ECLI:NL:CRVB:2024:2293
Centrale Raad van Beroep
- Hoger beroep
- Rechtspraak.nl
Beoordeling van de mate van arbeidsongeschiktheid en de geschiktheid van geselecteerde functies in het kader van de Wet WIA
In deze zaak gaat het om de beoordeling van de mate van arbeidsongeschiktheid van appellante, vastgesteld door het Uwv op 62,73% per 28 april 2022. Appellante betwist deze vaststelling en stelt dat zij meer medische beperkingen heeft dan het Uwv heeft aangenomen, waardoor zij niet in staat zou zijn de door de arbeidsdeskundige geselecteerde functies te vervullen. De Centrale Raad van Beroep heeft de zaak behandeld na hoger beroep van appellante tegen de uitspraak van de rechtbank Amsterdam, die het bezwaar van appellante ongegrond had verklaard. De Raad heeft vastgesteld dat het Uwv voldoende medische en arbeidskundige onderbouwing heeft geleverd voor de vastgestelde mate van arbeidsongeschiktheid.

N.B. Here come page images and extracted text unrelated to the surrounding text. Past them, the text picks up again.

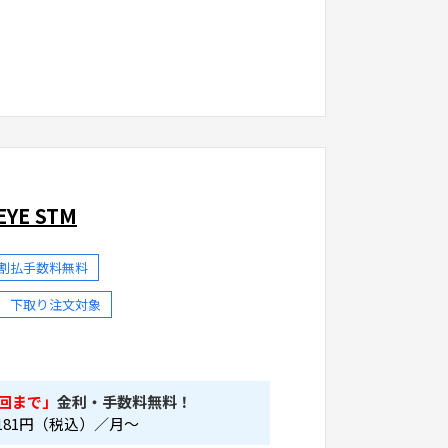
EYE STM
分割払手数料無料
下取り注文対象
回まで」
金利・手数料無料！
181
円（税込）／月～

De Raad oordeelt dat de rechtbank terecht heeft geoordeeld dat het medisch onderzoek door het Uwv zorgvuldig is uitgevoerd en dat er geen aanleiding is om te twijfelen aan de juistheid van de medische beoordeling. De Raad bevestigt de uitspraak van de rechtbank en laat de toekenning van de WIA-uitkering aan appellante in stand, waarbij de mate van arbeidsongeschiktheid op 62,73% blijft. Appellante krijgt geen vergoeding voor proceskosten en griffierecht, omdat het hoger beroep niet slaagt.